When Nakamori-keibu finally manages to get past the lock on the door to the roof, he finds nothing except traces of blood already frozen in the snow.

Kaito's already stolen her away, nausea burning at the pit of his stomach, Pandora burning in the pocket of his suit jacket.

He sits by her bed all night, watching as her chest rises and falls, over and over, as if he looks away for a single second she might stop.

She wakes at dawn the next day. He's fallen asleep and wakes when her fingers tangle through his hair.

"Kaito?" She sounds confused-her voice is hoarse. Pandora might have kept her alive, but there's still a bullet hole in her throat.

He thinks he might have cried-might have sobbed her name and then thrown his arms around her, might have buried his face in her shoulder-might have kissed her again-but then she asks how she's still alive and his stomach plummets.

He tells her everything. Tells her about his father's murder. Tells her about the mantle he takes up. Tells her about Pandora. About what he did to her, what he did to himself.

When he's done, she's in tears.

His heart sinks even though his chest is lighter than it's been since he stumbled into his dad's portrait so many months ago.

Aoko doesn't yell. She shakes, she whispers. She asks how could you? like she doesn't want to know the answer. She touches the the raw, new skin where her collarbone and her neck meets and she whispers I shouldn't be alive.

He doesn't know if he tells her out loud that he did it because he knows he's too much of a coward to live in a world without her. He's not sure it would have mattered.

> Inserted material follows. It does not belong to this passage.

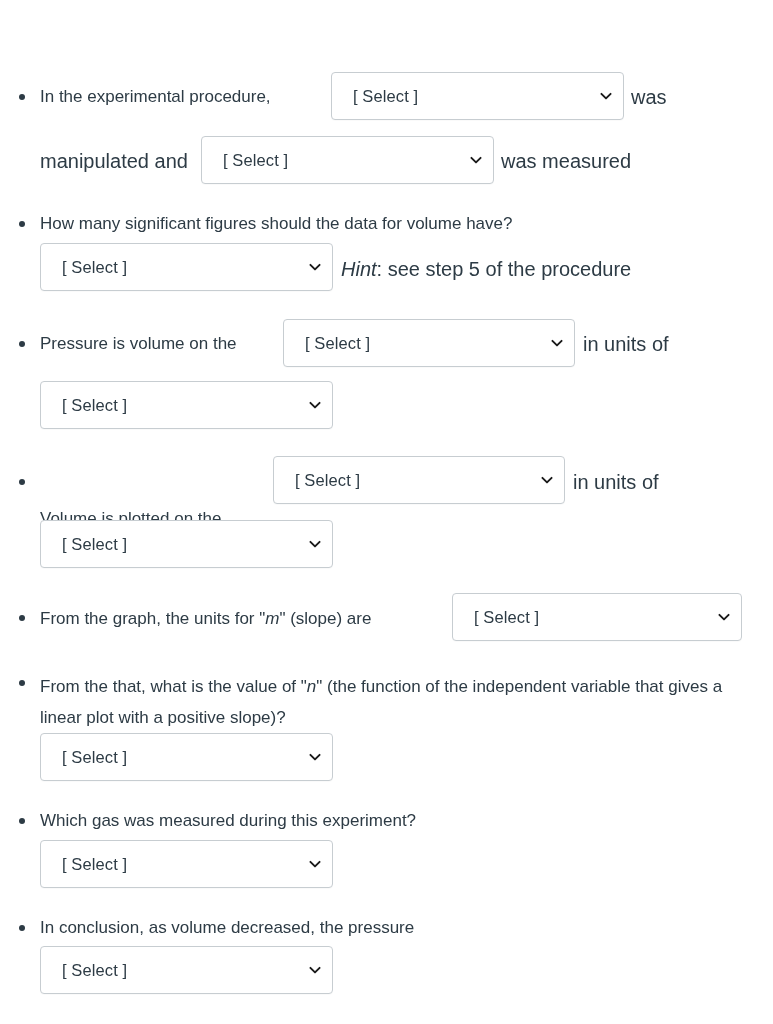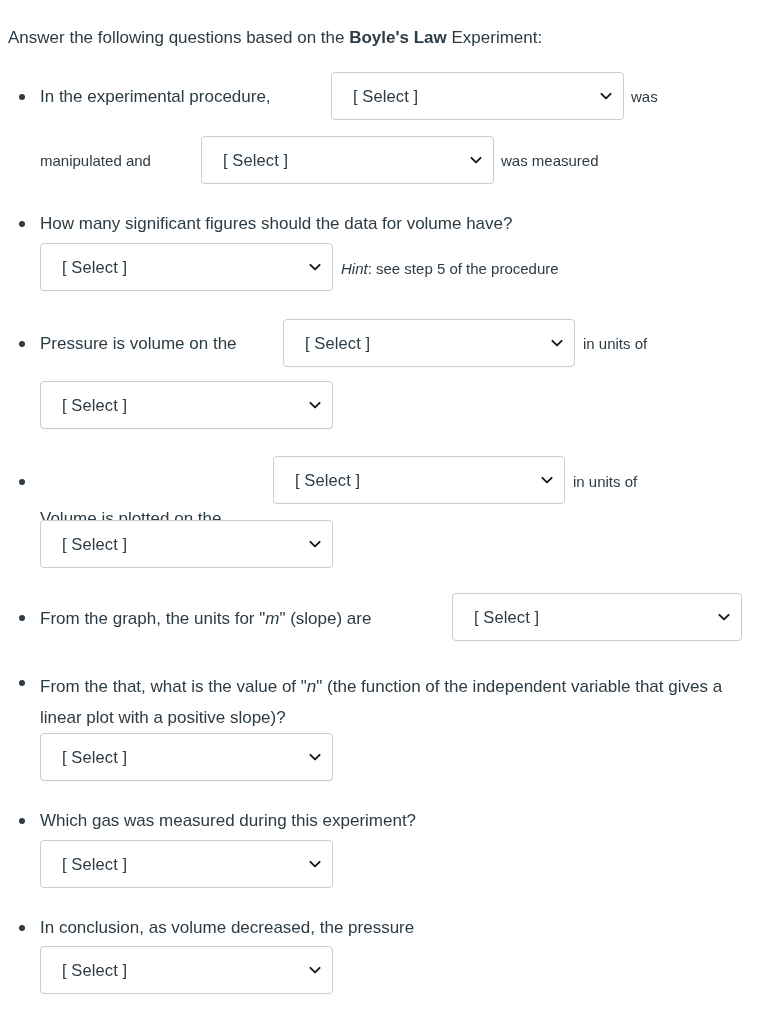"Answer the following questions based" div.intro { html: <div> <span>Answer the following questions based on the </span><span>Boyle's Law</span><span> Experiment:</span> </div> -> none }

She calls him a selfish bastard. He's inclined to agree, and somewhere between "you're a filthy thief" and "I never want to see you again," between Pandora's tears and his and hers, between footsteps on the stairs and doors slamming, Kaito finds himself alone again, heart as empty as his house.

It's ironic, he thinks. The thing that makes her hate him isn't Kaitou Kid, or even the gem that he had been after.

It all comes down to a simple thing.

Stealing.

In retrospect, he reflects that he really should have known. Aoko hates thieves.

And he's just stolen her death.

Eternity is a long time to go when the person you love the most hates you.